What is an animation?

Animation is a series of images, each slightly different from the last, shown in sequence. When they are shown fast enough, we stop seeing the individual images and instead see an illusion of motion. There are many ways to create the individual images including hand drawings and photographs of objects. Pixar makes their images with virtual 3D models and sets.

What does an animator do?

Animators bring the story to life, posing characters to act out each scene. They start by breaking down an action into a series of poses called key frames that mark out important positions. Then, they use a computer program to describe how the object moves in between those key frames so that the resulting animation conveys the desired emotions.

Pixar animators bring a story to life, posing characters to act out each scene, one frame at a time.

Pixar animators bring a story to life, posing characters to act out each scene (like this one from The Incredibles) one frame at a time.

Videos and Activities

Pixar’s Animation Challenge

Animating with algorithms

Pixar’s Animation Challenge

Gini Santos

Character Animator

Gini Santos

Computer Animation Workstation

Animate Mike’s wave using curves

Create a short animation of Mike Wazowski waving. Select a transition curve and set the total number of frames.

============================================================

Prompt 1 »
From the records, return the lines starting at the one that contains "phylum: Arthropoda" and ending at the one that contains "scientific name: Sibbaldia tridentata", both included. Leave the pictures out of your answer.

[Records from a collection]
============================================================

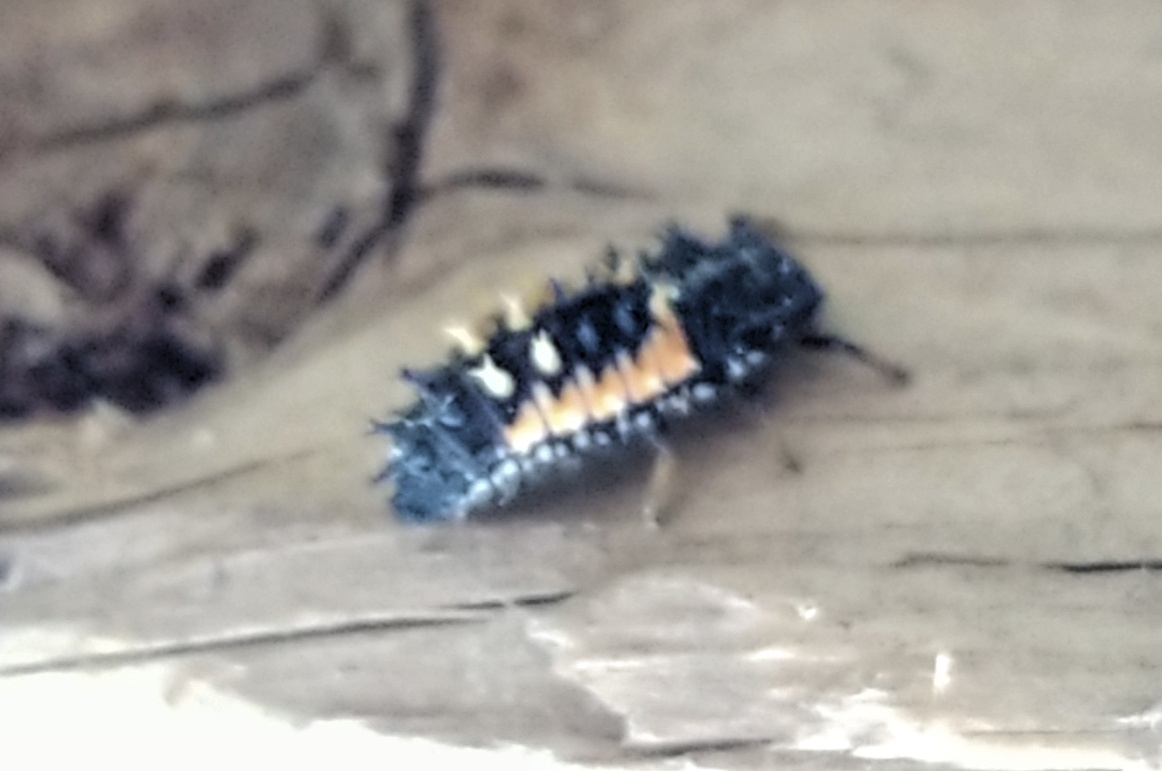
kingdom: Animalia
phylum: Arthropoda
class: Insecta
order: Coleoptera
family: Coccinellidae
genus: Harmonia
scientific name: Harmonia axyridis
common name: Harlequin ladybird
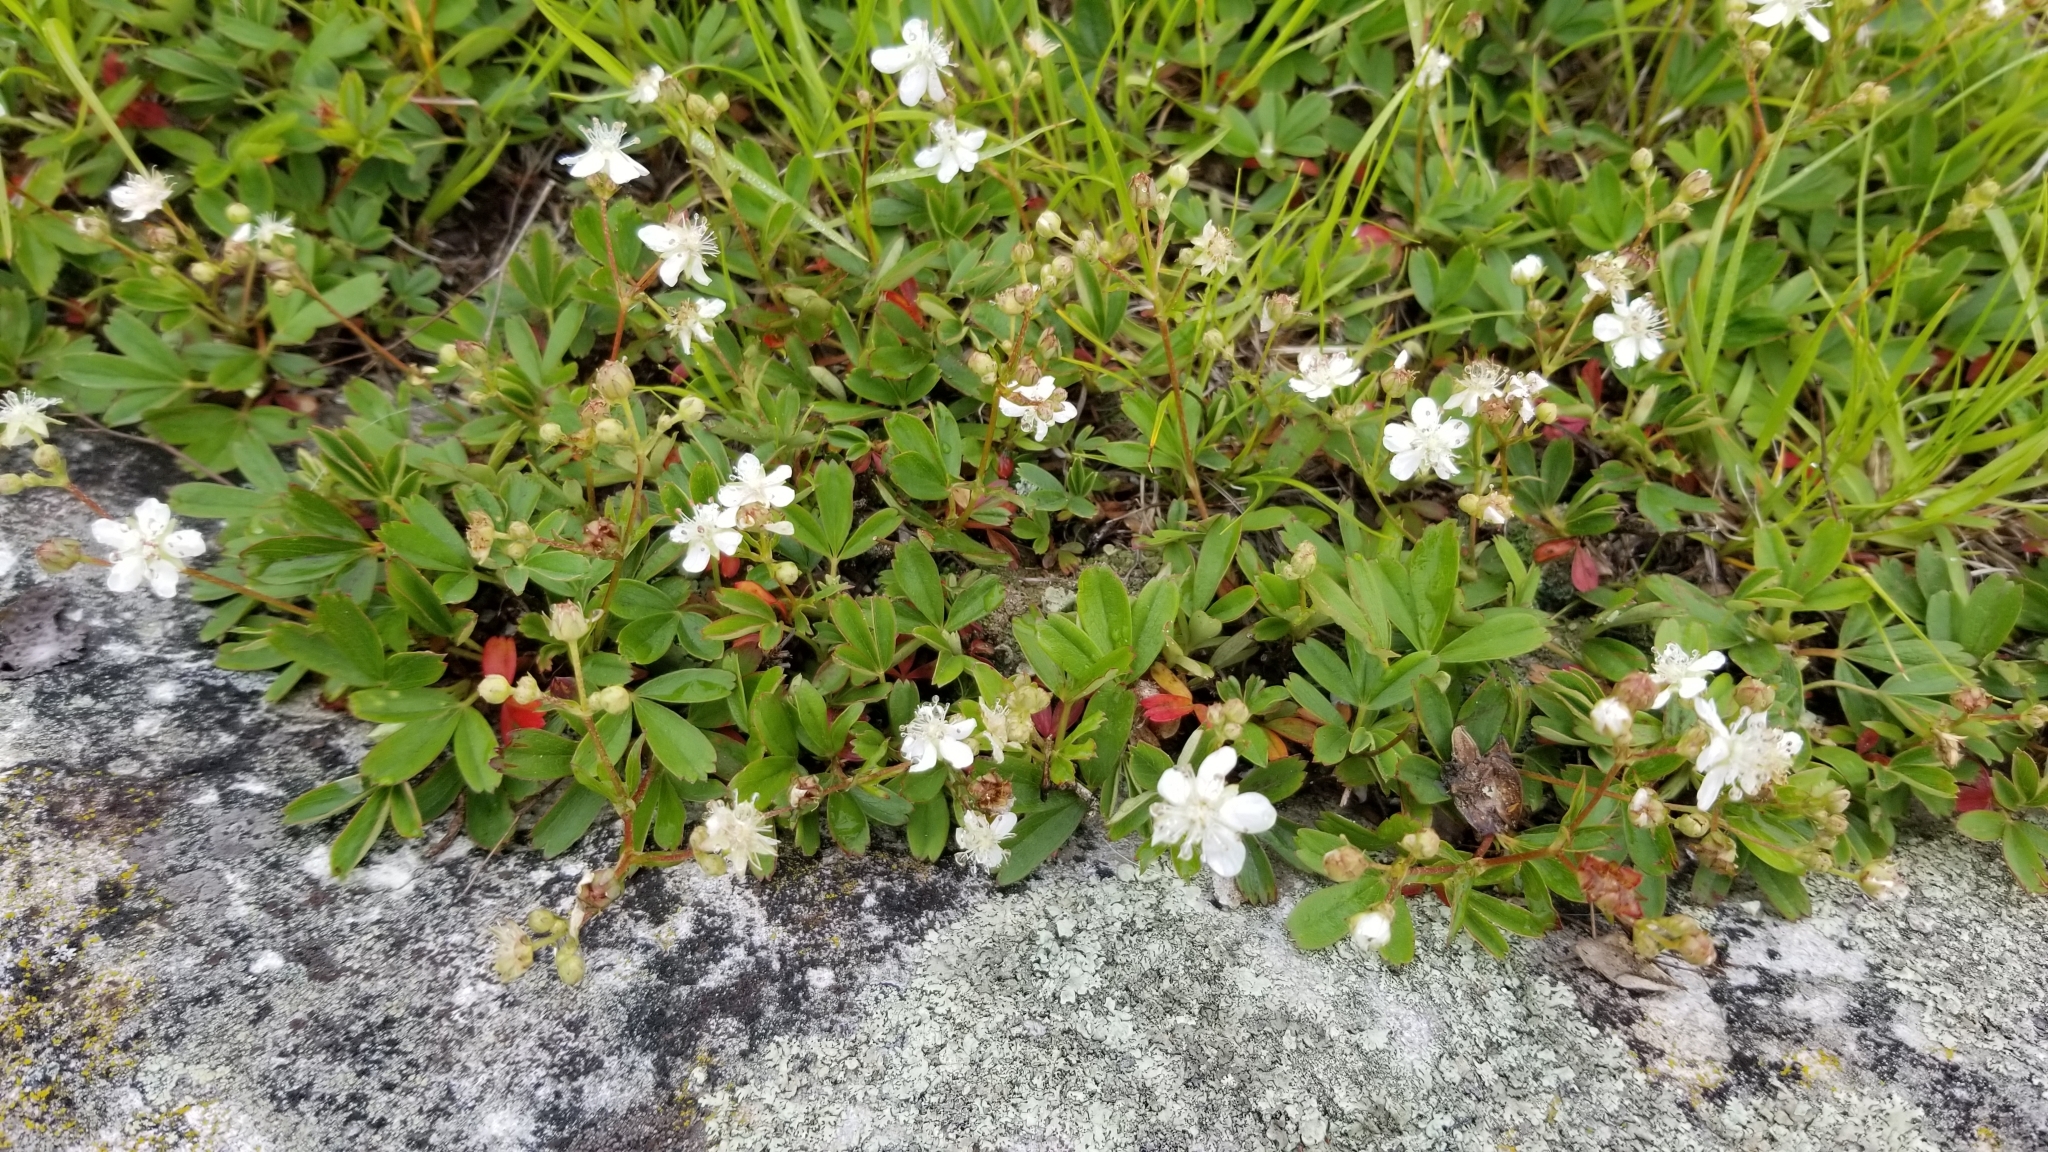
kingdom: Plantae
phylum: Tracheophyta
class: Magnoliopsida
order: Rosales
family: Rosaceae
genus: Sibbaldia
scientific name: Sibbaldia tridentata
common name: Three-toothed cinquefoil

============================================================

Prompt 2 »
Based on the passage on animation, mark each statement yes or no, quoting the words that decide it: (a) Pixar creates its images with virtual 3D models and sets. (b) Animators first break an action into a series of poses called key frames. (c) The images in an animation are identical to one another.

Written solution 1 »
phylum: Arthropoda
class: Insecta
order: Coleoptera
family: Coccinellidae
genus: Harmonia
scientific name: Harmonia axyridis
common name: Harlequin ladybird
kingdom: Plantae
phylum: Tracheophyta
class: Magnoliopsida
order: Rosales
family: Rosaceae
genus: Sibbaldia
scientific name: Sibbaldia tridentata

Written solution 2 »
(a) Yes: "Pixar makes their images with virtual 3D models and sets."
(b) Yes: "They start by breaking down an action into a series of poses called key frames"
(c) No: "each slightly different from the last"